Are all men created equal? Does every vote count? Are you innocent until proven guilty? Do you believe everything the government tells you?
Yes. Yes. Yes. No. are the answers I would be expected to give before reading Lies The Government Told You. But Andrew Napolitano expects his reader to answer No. No. No. No.
No. I don’t believe everything the government tells me. But I have a penchant for conspiracy. Andrew Napolitano does not. He is a former judge.
He may work for Fox News, but that is no reason to not read his book. He articulates 17 lies that he believes are perpetuated by the government, no matter their political stripe. It is a non-partisan look at the Constitution and how the government lies to the American people.
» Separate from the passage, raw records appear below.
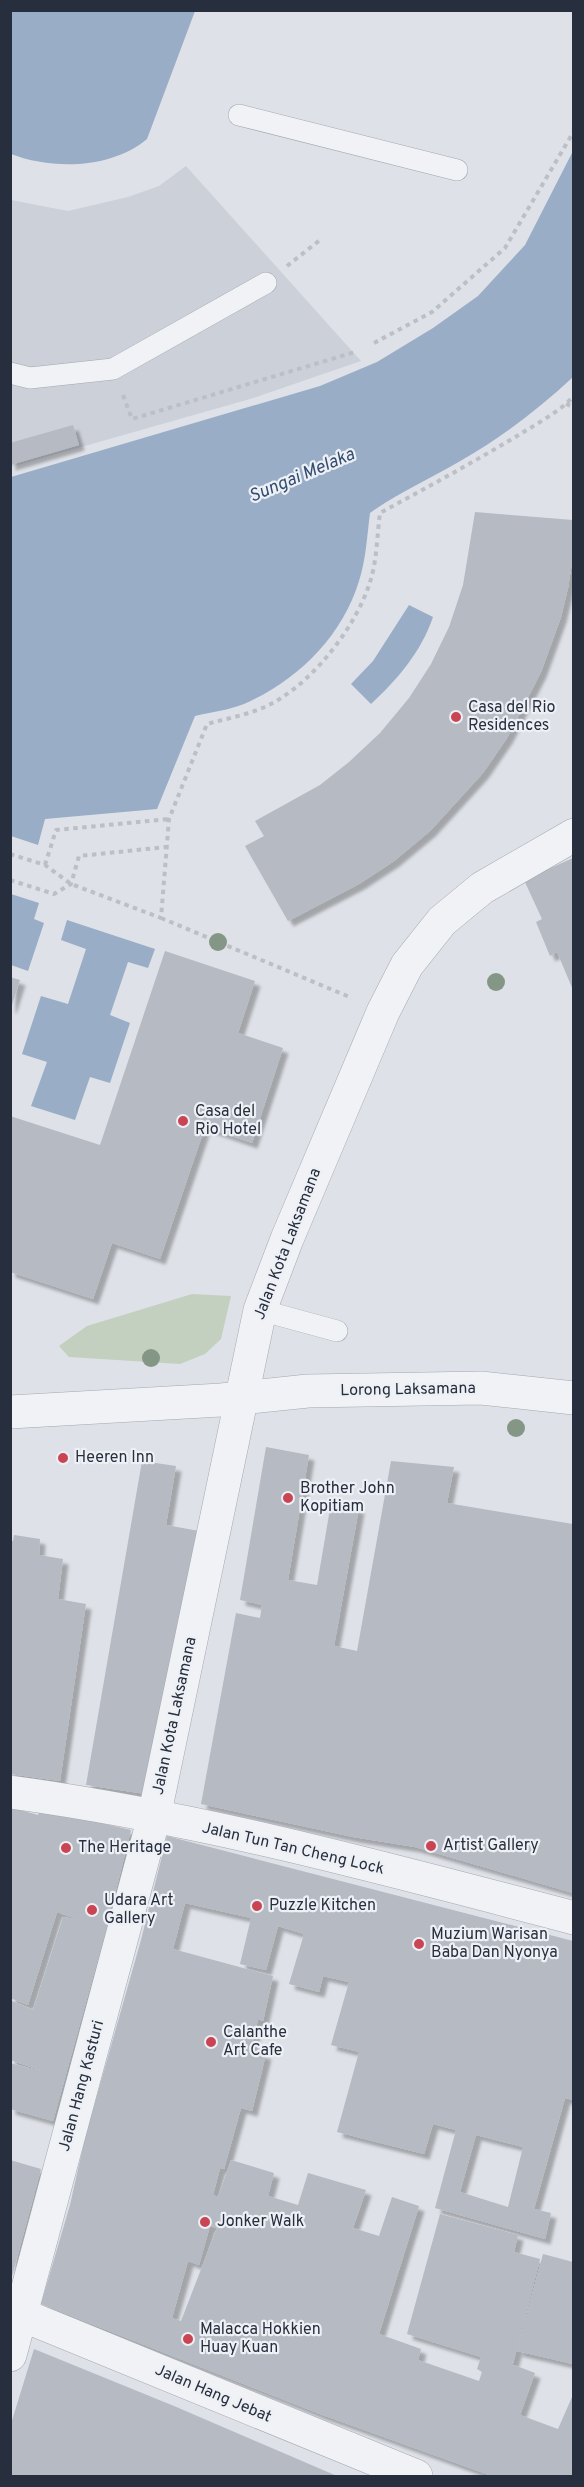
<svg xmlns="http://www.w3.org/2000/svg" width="584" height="2487" viewBox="0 0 584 2487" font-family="Overpass,sans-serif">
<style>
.built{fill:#ccd0d9}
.green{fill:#c3d0bf}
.water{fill:#99adc6}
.building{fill:#b5bac3;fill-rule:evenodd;filter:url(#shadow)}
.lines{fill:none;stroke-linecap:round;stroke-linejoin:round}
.service-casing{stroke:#a3a8b1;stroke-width:22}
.minor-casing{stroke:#a3a8b1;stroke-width:34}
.tertiary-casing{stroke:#a3a8b1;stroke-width:34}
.path{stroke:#bcbfc5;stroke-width:4;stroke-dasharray:4.5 4.5;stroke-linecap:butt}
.service{stroke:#f0f2f5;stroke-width:21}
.minor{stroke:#f0f2f5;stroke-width:33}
.tertiary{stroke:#f0f2f5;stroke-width:33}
.tree{fill:#849685}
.poi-dot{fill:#c94554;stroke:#edf0f5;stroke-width:2}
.labels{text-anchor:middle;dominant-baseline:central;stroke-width:4.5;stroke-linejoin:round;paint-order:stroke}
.poi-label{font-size:16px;fill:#272e3d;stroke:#edf0f5;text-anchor:start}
.street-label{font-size:16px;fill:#272e3d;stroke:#edf0f5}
.water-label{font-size:18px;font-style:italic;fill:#334c6f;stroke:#edf0f5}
</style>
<defs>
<filter id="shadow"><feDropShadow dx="5.5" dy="5.5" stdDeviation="1.5" flood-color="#0004"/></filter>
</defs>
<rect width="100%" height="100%" fill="#dee1e7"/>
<path class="built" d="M186,166L361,361L250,399L11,467V200L68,211L128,197L159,186Z"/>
<path class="green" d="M192,1294L231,1296L221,1339L205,1354L180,1364L69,1357L59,1346L87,1326Z"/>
<path class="water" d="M10,11H195L147,139C111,169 53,170 11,154Z
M573,151V377C540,408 502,437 462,460C432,478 399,492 370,513C367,536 366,559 359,581C342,637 297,681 244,704C229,710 212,712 195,716L157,809L45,819L38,845L11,836V477L320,386L377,362L433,328L478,296L525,245Z
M409,605L433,617C421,652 398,679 371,704L351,684L373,661Z
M11,894L39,903L34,919L44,923L28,971L11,965Z
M67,920L155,949L148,968L128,962L110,1015L130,1023L110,1083L90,1077L75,1120L31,1106L47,1062L22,1054L41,996L68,1004L86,949L61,940Z"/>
<path class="building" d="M73,425L79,445L10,465V443Z
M475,512L573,520V556L568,588L561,617L541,672L507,738L483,773L430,831L394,861L359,884L288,921L245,846L264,836L255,821L320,785L349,762L380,733L409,698L431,664L449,627L463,585Z
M573,858V990L557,952L550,956L536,922L542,919L524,880Z
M165,951L255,981L238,1033L283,1048L252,1143L205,1127L160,1259L112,1243L93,1299L10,1272V1116L100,1145Z
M10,977L20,980L11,1008H10Z
M266,1447L309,1455L288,1580L317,1585L331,1503L359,1508L334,1646L357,1651L391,1461L454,1467L447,1503L573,1524V1893L415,1847L353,1837L201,1804L236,1613L260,1618L262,1605L240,1600Z
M142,1461L176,1466L166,1525L199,1531L146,1794L86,1785Z
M14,1535L40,1539L39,1555L63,1559L58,1599L86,1604L60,1781L10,1774V1541H13Z
M13,1808L38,1815L40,1809L131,1830L107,1926L53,2121L10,2109V2063L49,2073L10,2060V2000L33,2010L63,1917L80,1920L57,1912L28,2005L10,1998V1816Z
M167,1836L573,1941V2100L565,2098L534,2209L551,2213L545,2239L435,2208L456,2130L433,2124L424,2154L337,2132L359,2052L331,2045L349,1982L323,1976L319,1992L289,1984L304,1934L278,1926L266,1970L240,1964L251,1918L185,1903L173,1949L273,1976L263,2021L258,2019L251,2050L266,2054L252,2111L241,2108L224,2169L220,2168L213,2195L218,2197L231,2160L274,2173L268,2196L298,2205L308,2173L366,2190L353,2228L379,2236L392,2197L419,2206L379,2334L421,2349L418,2360L479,2381L482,2372L477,2369L481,2357L407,2334L440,2214L518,2235L514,2252L540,2259L510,2375L514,2365L535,2373L520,2415L558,2429L572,2397L573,2398V2476H492L320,2414L41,2304L70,2205L85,2138L141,1940ZM476,2135L523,2147L508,2207L460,2192ZM210,2226L217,2228L181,2321L172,2318L188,2261L199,2265Z
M10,2160L41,2169L11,2280H10Z
M543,2254L573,2262V2364L517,2351Z
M34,2349L174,2406L337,2476H185L188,2465L184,2476H10V2427Z"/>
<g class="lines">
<defs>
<path id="service" d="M239,115L457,170
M10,373L30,378L113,369L266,283
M260,1310L337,1331"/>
<path id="minor" d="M10,1412L221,1400L308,1391L481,1388L574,1398
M10,2310L416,2476
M10,2355L154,1817"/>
<path id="tertiary" d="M10,1792C201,1818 388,1869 574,1918
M154,1817L260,1310L287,1239L383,1012L407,965L442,921L482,888L574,835"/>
</defs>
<use href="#service" class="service-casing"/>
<use href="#minor" class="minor-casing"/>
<use href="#tertiary" class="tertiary-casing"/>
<path class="path" d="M287,266L320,240
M374,343L432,312L505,248L574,131
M123,395L132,419L355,352
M566,404L574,407
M10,854L45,865L71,884L161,918L169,819L207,724C232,717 259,713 281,698C318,675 357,624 370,582C377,561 377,535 380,513C426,488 472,463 517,436C536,424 558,413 574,396
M45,865L56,830L169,819
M10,880L54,894L71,884L79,856L166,847
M161,918L352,998"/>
<use href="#service" class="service"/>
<use href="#minor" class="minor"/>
<use href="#tertiary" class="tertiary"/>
</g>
<g class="tree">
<circle cx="218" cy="942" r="9"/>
<circle cx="496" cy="982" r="9"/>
<circle cx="151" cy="1358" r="9"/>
<circle cx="516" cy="1428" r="9"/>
</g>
<g class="poi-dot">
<circle cx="456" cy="717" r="6"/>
<circle cx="183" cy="1121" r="6"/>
<circle cx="63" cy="1458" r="6"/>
<circle cx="288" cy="1498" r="6"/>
<circle cx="431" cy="1846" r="6"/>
<circle cx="66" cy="1848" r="6"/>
<circle cx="257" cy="1906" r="6"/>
<circle cx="92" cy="1910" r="6"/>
<circle cx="419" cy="1944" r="6"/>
<circle cx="211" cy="2042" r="6"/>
<circle cx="205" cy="2222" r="6"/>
<circle cx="188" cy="2339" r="6"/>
</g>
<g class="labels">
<g class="poi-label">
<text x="468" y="708">Casa del Rio<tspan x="468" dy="18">Residences</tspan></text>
<text x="195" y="1112">Casa del<tspan x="195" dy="18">Rio Hotel</tspan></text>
<text x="75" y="1458">Heeren Inn</text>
<text x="300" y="1489">Brother John<tspan x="300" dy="18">Kopitiam</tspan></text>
<text x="443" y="1846">Artist Gallery</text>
<text x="78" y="1848">The Heritage</text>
<text x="104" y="1901">Udara Art<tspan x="104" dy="18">Gallery</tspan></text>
<text x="269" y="1906">Puzzle Kitchen</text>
<text x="431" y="1935">Muzium Warisan<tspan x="431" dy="18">Baba Dan Nyonya</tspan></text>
<text x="223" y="2033">Calanthe<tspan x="223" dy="18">Art Cafe</tspan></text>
<text x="217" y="2222">Jonker Walk</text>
<text x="200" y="2330">Malacca Hokkien<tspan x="200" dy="18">Huay Kuan</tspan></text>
</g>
<g class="street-label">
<text transform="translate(288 1244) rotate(-69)">Jalan Kota Laksamana</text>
<text transform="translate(408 1390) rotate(-1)">Lorong Laksamana</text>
<text transform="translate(175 1716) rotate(-78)">Jalan Kota Laksamana</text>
<text transform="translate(293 1849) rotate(13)">Jalan Tun Tan Cheng Lock</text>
<text transform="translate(82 2086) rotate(-75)">Jalan Hang Kasturi</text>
<text transform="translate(213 2394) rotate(23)">Jalan Hang Jebat</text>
</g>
<g class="water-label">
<text transform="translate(302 476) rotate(-23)">Sungai Melaka</text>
</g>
</g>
<rect width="584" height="2487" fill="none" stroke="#272e3d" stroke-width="24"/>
</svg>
I recommend reading this book, not for agreement or disagreement with his views, but for the perspective of someone who has served as part of the judicial branch of government. He speaks candidly about issues that many people don’t think about. For example, in chapter 3, he explains judicial activism and how it should have no place in a place like the Supreme Court. He does distinguish judicial activism from the task of defining the law, which should and must take place. But I digress.
I found Napolitano to be fairer in his analysis than I expected from a Fox News analyst. I expect this is because he is writing for an audience wider than a traditional TV audience. I also expect it is due to his experience as a judge.
I see this book as a great resource for students of comparative politics. It provides a legal perspective to the politics of government. It provides insight into Judge Napolitano’s views on human freedom. It gives a different view of government than one would expect from one who served in public service.
The policy discussed is also terrific food for thought. If the premise of the title is correct, then it may be time to identify these lies. It may be time to start demanding more of the elected officials who populate the government. It may be time to start asking for more transparency and openness from government. But maybe I dream too much.
Disclosure of Material Connection: I received this book free from the publisher through the BookSneeze.com <http://BookSneeze.com> book review bloggers program. I was not required to write a positive review. The opinions I have expressed are my own. I am disclosing this in accordance with the Federal Trade Commission’s 16 CFR, Part 255 <http://www.access.gpo.gov/nara/cfr/waisidx_03/16cfr255_03.html>: “Guides Concerning the Use of Endorsements and Testimonials in Advertising.”
This review is included on the Justice Journey, not for agreement with the views of the author, but for the thought-provoking process. I have found that blind acceptance of my personal views is not consistent with the faith I seek to cultivate. I seek to challenge my views by reading authors of contrary perspective. I can listen to arguments through the filter of my personal views. If necessary, my personal views can change in response to a reasonable argument.
How do you challenge your personal faith?